Durant la période précédente, même si les thèmes et la manière de filmer la complexité humaine étaient toujours présents, les films étaient soumis à la pression des studios et étaient marquetés comme du cinéma Hollywoodien de grande consommation. La pâte de l’auteur était alors diluée et minorée au sein du système. Gerry marque une rupture avec la tétralogie précédente, où Gus Van Sant sétait rapproché des studios.
C’est une histoire vraie qui a inspirée Gerry. Celle de deux jeunes gens partis en balade qui se sont perdus et sont morts à moins de 300 mètres de la route qu’ils n’ont pas réussi à trouver après plusieurs jours de recherche.
C’est aussi l’histoire de trois personnes, Matt Damon, Casey Affleck et Gus Van Sant qui vont s’approprier ce fait divers pour explorer au plus profond l’expérience de la désorientation et de la perdition.
Avec Gerry, il y a la volonté chez Gus Van Sant de faire du cinéma comme on en faisait avant l’industrie du cinéma, c’est-à-dire, sans les artifices et les montages frénétiques. Un cinéma organisé autour de formes simples, sans vouloir surcharger le discours. Gus Van Sant s’oppose ainsi à ce que doivent souvent être les films aux Etats-Unis, des feux d’artifice qui « bousculent » le spectateur sans laisser le temps nécessaire au spectateur pour le réflexion. Le film se caractérise par une narration et des dialogues ultraminimalistes et des séquences très longues qui laissent le spectateur se perdre en même temps que les acteurs.
On trouve un des traits esthétiques dominants de la tétralogie que nous étudions avec, la boucle, quand Casey Affleck est filmé avec un travelling circulaire autour de lui (à partir de 2 mn 10 dans la vidéo ci-dessus), ce qui semble symboliser l’interminable.
La longue scène en voiture qui ouvre le film installe d’entrée le tempo. C’est aussi un trait commun avec les quatre œuvres du cycle, qui commencent toutes par un long parcours en voiture, à pied ou en skate. Marquant ainsi, la continuité au sein du cycle.
Gerry est également une expérience sensorielle, où les plans larges et les séquences étirées au maximum donnent aux paysages une beauté saisissante. Ces effets désorientent également le spectateur.
L’expérience est aussi dans l’absence de sentiment qui se dégage des deux personnages. Ils sont confrontés à une situation tragique où leur vie est menacée pourtant il est très compliqué de saisir quels sentiments traversent leurs esprits. Les dialogues évoquent des faits antérieurs qui n’ont parfois rien à voir avec la situation présente, où un mélange entre réel et virtuel lorsque Casey Affleck explique comment il a conquis Thèbes il y a deux semaines de manière si naturelle qu’on oublie qu’il parle d’un jeu vidéo.
D’autre part, le spectateur suit tout au long du film, la progressive dégradation de l’état des deux amis qui subissent le sel, le soleil l’absence d’eau et de nourriture. Les deux personnages ont bel et bien perdu tout sens de l’orientation et la mort se fait de plus en plus pressente pourtant, il n’y a aucune dramatisation.

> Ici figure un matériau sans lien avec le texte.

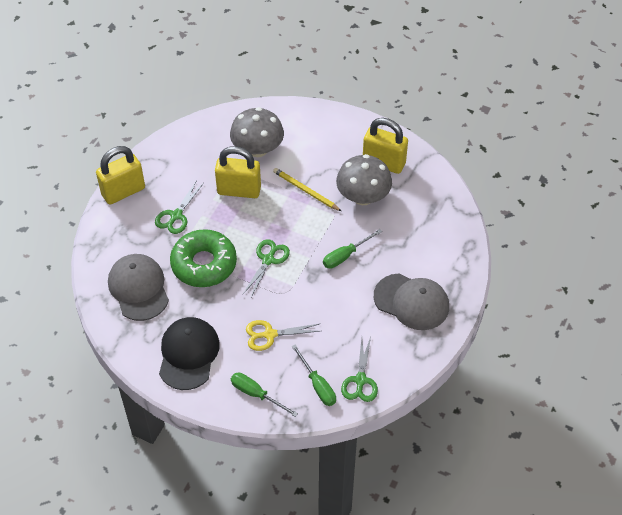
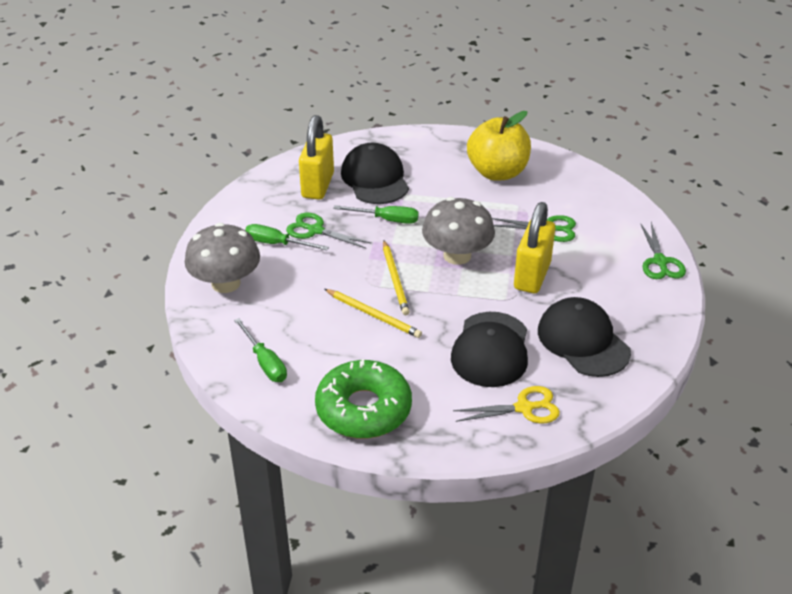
black cap: [159,317,220,390] = 1 -> [341,143,409,204] [451,312,528,387] [538,297,631,377] = 3
grey cap: [108,254,169,321] [374,274,449,330] = 2 -> none = 0
yellow apple: none = 0 -> [467,111,531,181] = 1
yellow padlock: [96,146,145,205] [215,146,261,198] [363,118,408,174] = 3 -> [299,115,334,200] [514,202,555,293] = 2
yellow pencil: [273,168,341,211] = 1 -> [324,289,422,338] [383,241,410,315] = 2

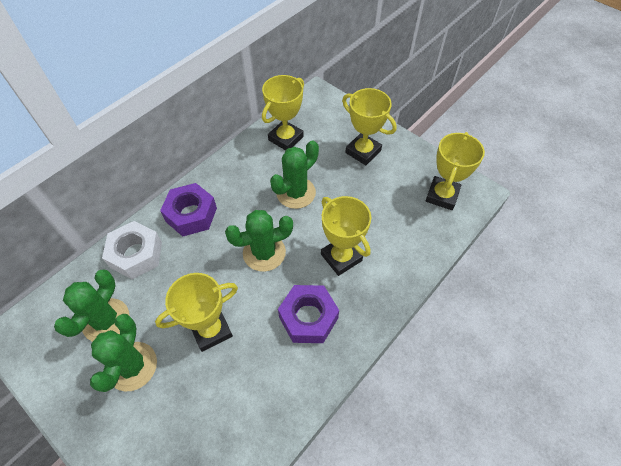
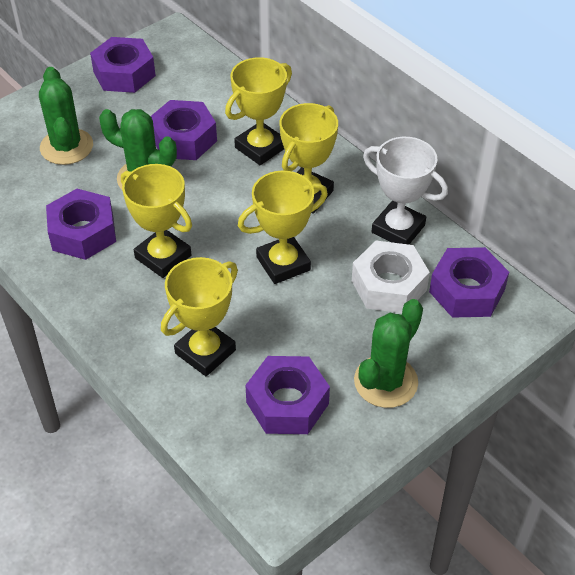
green cactus: [54,269,130,342] [90,314,157,392] [225,210,293,272] [270,141,319,209] = 4 -> [39,67,93,165] [99,109,177,190] [354,299,423,408] = 3
purple nut: [160,183,217,237] [278,285,339,343] = 2 -> [46,189,116,260] [90,37,156,93] [151,100,217,160] [245,356,330,434] [429,247,509,318] = 5
white trophy: none = 0 -> [363,137,448,245] = 1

D’autre part, le spectateur suit tout au long du film, la progressive dégradation de l’état des deux amis qui subissent le sel, le soleil l’absence d’eau et de nourriture. Les deux personnages ont bel et bien perdu tout sens de l’orientation et la mort se fait de plus en plus pressente pourtant, il n’y a aucune dramatisation.
Autre caractéristique que l’on retrouvera dans les films postérieurs, c’est la présence appuyée des nuages. Le fait de filmer les nuages et l’atmosphère pendant de longues séquences est symbolique de la liberté du réalisateur par rapport à toute forme de pression économique et esthétique. Au sein de ce film que l’on peut qualifier d’expérimental, Gus Van Sant impose donc, à la manière d’un artiste, son propre esthétisme et son propre rythme. Des caractéristiques qui amorcées par Gerry, vont se retrouver dans les trois autres films qui forment le cycle.